福地さん「鶴の傘鉾」を修復 和歌祭で披露

401年目を迎える紀州東照宮(和歌山市和歌浦西)の例大祭「和歌祭」の練り物の一つ「鶴の傘鉾」の修復作業が完了し、14日に行われる同祭で、美しくよみがえった姿が披露される。

鶴の傘鉾の修復を手掛けたのは和歌山市の堂宮大工、福地稔さん(45)。福地さんはこれまでに、高野山の金剛三昧院多宝塔や出雲大社などの国宝、旧中筋家住宅や粉河寺大門などの重要文化財をはじめ貴重な文化財の保存修理に従事。2011年の紀伊半島大水害で被害を受けた熊野那智大社、15年のネパール地震で全壊した王宮の復旧にも関わってきた。

鶴の傘鉾は和歌祭の創始以降、約400年間途絶えることなく受け継がれてきた練り物の一つ。1646年に完成した住吉広通筆「東照宮縁起絵巻 第五巻」(紀州東照宮蔵)にも描かれている。

紀州東照宮によると、現在の鶴の傘鉾がいつ制作されたかは不明。鶴の傘鉾の運営に関わる地元の人たちが長年にわたり修理を重ね、大切にしてきた。しかし、彩色や木の部分の傷みは進む一方で、今回、福地さんに本格的な修復を依頼した。

桜の木でできた鶴の胴体をなでると、滑らかな凹凸を手のひらに感じる。これは何種類ものノミを使って彫った証しだという。福地さんは「当時の職人の仕事ぶりが分かる」と話す。

修復にあたって参考にした資料は、江戸期の絵巻や明治から大正期にかけての古写真など。図面は残っておらず、全て手探りからのスタートだったが、福地さんは、「一つひとつ昔の人が僕に教えてくれる」とし、当時の職人と会話するかのように、丁寧に解体しながら元の姿を探った。
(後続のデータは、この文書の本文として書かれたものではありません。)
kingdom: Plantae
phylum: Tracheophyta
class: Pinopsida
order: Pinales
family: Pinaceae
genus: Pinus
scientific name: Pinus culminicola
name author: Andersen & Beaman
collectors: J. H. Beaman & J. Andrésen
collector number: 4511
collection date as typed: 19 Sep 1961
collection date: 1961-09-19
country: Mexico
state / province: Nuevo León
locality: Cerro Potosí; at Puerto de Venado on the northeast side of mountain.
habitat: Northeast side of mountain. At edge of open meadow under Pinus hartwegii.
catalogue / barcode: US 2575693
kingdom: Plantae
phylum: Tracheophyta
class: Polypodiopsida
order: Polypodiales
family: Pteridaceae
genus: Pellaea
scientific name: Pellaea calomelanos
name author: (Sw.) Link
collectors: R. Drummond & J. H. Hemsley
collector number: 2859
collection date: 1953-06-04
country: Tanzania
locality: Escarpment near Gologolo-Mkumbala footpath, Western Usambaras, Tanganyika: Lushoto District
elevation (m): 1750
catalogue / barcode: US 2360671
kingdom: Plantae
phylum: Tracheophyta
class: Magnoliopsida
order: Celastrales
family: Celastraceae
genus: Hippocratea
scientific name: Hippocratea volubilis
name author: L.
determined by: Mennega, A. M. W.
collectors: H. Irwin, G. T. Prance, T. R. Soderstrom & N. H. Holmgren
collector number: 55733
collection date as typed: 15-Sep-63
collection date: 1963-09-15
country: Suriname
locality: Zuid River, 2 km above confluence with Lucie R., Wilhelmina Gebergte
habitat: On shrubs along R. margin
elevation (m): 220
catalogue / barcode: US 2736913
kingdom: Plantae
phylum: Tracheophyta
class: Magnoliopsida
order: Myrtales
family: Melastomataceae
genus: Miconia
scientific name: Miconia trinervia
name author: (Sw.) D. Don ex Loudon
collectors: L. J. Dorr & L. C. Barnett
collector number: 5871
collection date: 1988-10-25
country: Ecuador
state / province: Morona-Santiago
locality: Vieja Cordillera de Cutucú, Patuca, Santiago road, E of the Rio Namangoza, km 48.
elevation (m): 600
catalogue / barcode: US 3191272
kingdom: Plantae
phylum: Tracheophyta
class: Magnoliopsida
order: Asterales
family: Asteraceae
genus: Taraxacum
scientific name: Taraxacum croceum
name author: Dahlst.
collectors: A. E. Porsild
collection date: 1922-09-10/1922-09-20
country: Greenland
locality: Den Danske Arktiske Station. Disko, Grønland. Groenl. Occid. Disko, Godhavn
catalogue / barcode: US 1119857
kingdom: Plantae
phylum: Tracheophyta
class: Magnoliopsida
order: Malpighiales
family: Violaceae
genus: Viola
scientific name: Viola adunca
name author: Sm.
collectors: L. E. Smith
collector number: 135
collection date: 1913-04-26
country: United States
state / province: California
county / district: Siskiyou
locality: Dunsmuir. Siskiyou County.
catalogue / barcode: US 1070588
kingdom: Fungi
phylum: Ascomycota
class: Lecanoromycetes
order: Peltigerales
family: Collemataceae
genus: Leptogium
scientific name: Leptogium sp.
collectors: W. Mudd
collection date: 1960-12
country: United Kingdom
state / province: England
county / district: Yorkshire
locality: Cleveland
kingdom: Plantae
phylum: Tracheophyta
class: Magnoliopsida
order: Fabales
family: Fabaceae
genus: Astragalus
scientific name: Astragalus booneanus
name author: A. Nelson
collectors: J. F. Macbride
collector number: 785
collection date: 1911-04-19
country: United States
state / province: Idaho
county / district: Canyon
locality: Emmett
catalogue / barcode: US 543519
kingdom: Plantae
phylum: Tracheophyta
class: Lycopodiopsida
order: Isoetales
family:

中には再利用できる部分もあったが、傷みが進んだ羽や足などは新たに制作した。鶴が乗る和傘作りは福地さんにとっても初めての作業。竹製の骨作りから試行錯誤した。

福地さんは「今度は僕が次の世代の人に技術をつなげていく番。ヘタな仕事は絶対にできない」とほほ笑む。

完成した鶴は、両翼を広げ、今まさに力強く飛び立とうとする勇壮な姿を表現。羽の一枚一枚に角度や反りの変化をつけ、どの位置からでも美しく見えるよう工夫した。

今回の修復には、福地さんを中心に、岐阜の和傘職人や日光東照宮の国宝・陽明門の彩色などを手掛けた小西美術工藝社(東京港区)の職人らも協力。伝統技術を受け継ぐ匠(たくみ)の技の集大成となった。

地元の人や有識者らと話し合いをしたという福地さんは「400年以上の歴史ある祭りを、守って続けている人たちがいる。その思いに応えられれば」と力を込める。

和歌祭は14日、午前11時から神輿(みこし)おろしが行われ、鶴の傘鉾が練り歩く渡御行列は正午からとなっている。